Madame Sonia’s rolled her dark eyes behind her mask. “Little fool,” she said without hesitating, “perhaps it’s time to show you how patrons who break the rules are treated.”
“No!” Lucia gasped out softly with her cheeks dribbling blood and face screwed up. Madame Sonia turned to her and boxed her fiercely across the face with one hand before tossing her to the ground. She turned to Tomma.
“Making noise,” Madame Sonia took a menacing toward Tomma and she seemed even bigger and stranger than ever. “Wandering,” she took another step with a long twisted shadow cast behind her, “and trying to take something out!”
Tomma widened her stance and declared icily, “I’m not scared of you.”
“You should be.” Madame Sonia wet her lips before putting two fingers to her teeth and giving an enormous whistle.
Lucia started to claw her way toward Tomma, “Run,” she wheezed, “Run now.”
“Not without you,” Tomma dove toward her and Madame Sonia laughed- loud and boisterous.
“Just try to take her out like she is now.”
Tomma growled, but looked down to see that Lucia’s ankles were still in chains. “Come on.” She tried to pick her up. “We’re getting out of here. Together.”
Lucia pushed her face away, “I said get out of here, Tomma!” She said desperately, “I can’t run. Not like this.”
“Bullshit,” Tomma whispered and then pulled her to her feet. “Fight Lucia! Come on,” she wet her lips, “Don’t you want to see the moon again?!”

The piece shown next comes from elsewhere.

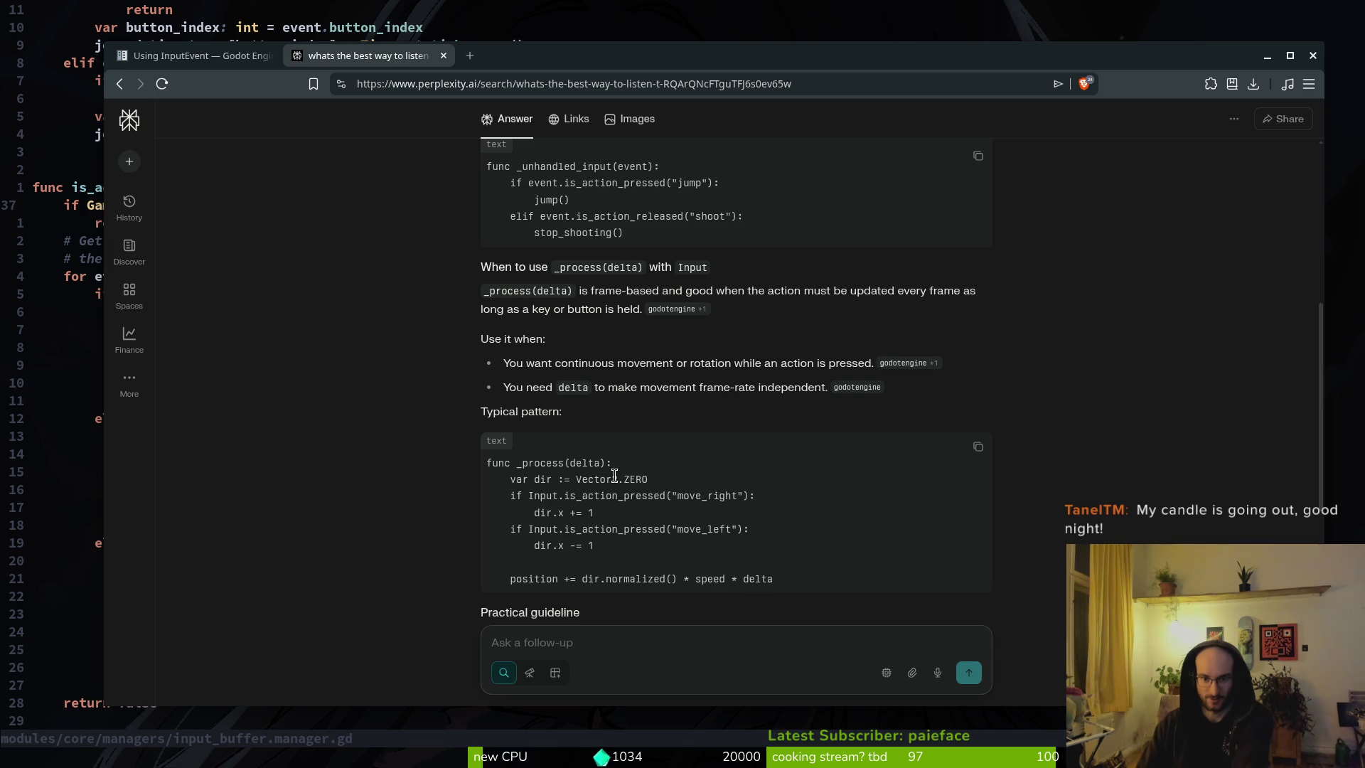
scroll(682, 419, down, 3)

Lucia looked her up and down with a question in her eyes and Tomma nodded at her. Lucia bit her lip and then dove for her hand. “We have to run.”

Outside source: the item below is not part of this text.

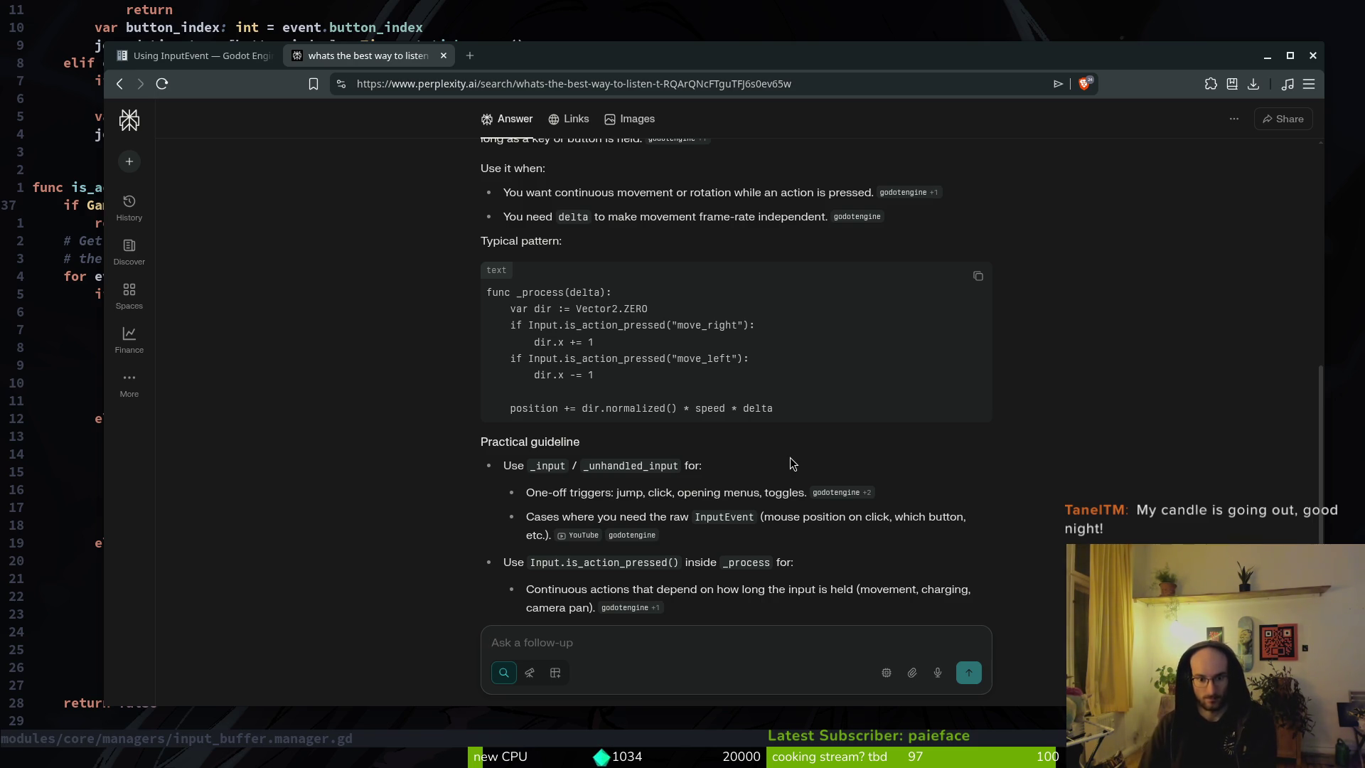
scroll(749, 497, down, 3)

She said it just as a huge beast rounded the corner and Madame Sonia gave a chilled cackle, “Oh Lucia, I will consider your debts paid once you feed the Night Prowler.”

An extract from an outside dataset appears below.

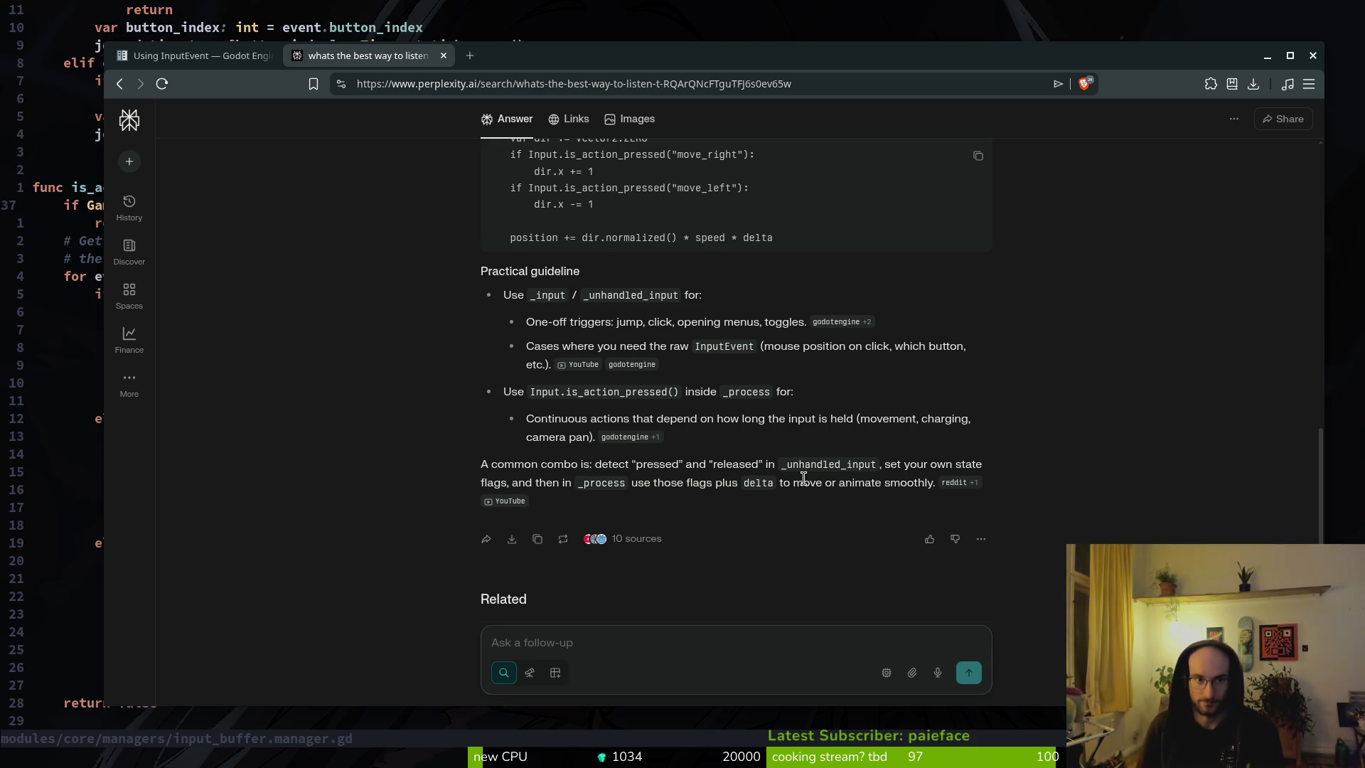
scroll(545, 323, up, 15)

“Oh, go stuff yourself!” Lucia said fiercely and reached behind her and whipped off her mask with a flourish. She flung it to the ground. “And find yourself a new assistant.”
Madame Sonia opened her mouth to reply but Tomma’s eyes were glued on the huge black beast lumbering at them. “Yell later,” Tomma instructured, “go now.” She started dragging Lucia forward just as the chains rattled.
“We’ll go as far as we can!” Lucia screeched and they began to run.
Lucia was slow. Her chains were too bulky and gait too awkward, but Tomma hurried them nonetheless to the end of the hall as Madame Sonia just impassively watched.
“Right, right!” Lucia spouted as they reached the end of the hall and turned. They started running up the hill toward what could only be the archway of the damned. And escape. Scratching footsteps came from behind them, ugly and always gaining and gaining.
Tomma sometimes glanced over her shoulder as they moved and saw the thing’s milky white eyes glowing and ears pricked toward them. They followed Lucia’s lamp through the caves in seemingly random directions and Tomma practically picked her up and threw her forward at points.
“No.” She started to repeat, “No. We’re reaching the end of my chains.”
“It’s not over.” Tomma said back and collapsed to the ground to take out her knife and start prying off the shackles.
A cold laugh followed them like a specter. “It’s too late.” Madame Sonia’s disembodied voice sang from above, “it’s here.”
She heard the sound of scraping before she turned to see the Night Prowler almost right at their backs. Tomma screeched a battle cry and contorted around to face it. “Come at us, you ugly pustule!”
“Tomma,” Lucia tried to drag her back, but Tomma shook her off and took a step toward the Night Prowler.
“Come at me!” She said again as she lifted up her knife with her right hand. The beast bent its ears back for just an instant before lowering its haunches and hissing at them like a cockroach. Tomma just grinned and barked a final, “hit me!” It launched itself through the air at them.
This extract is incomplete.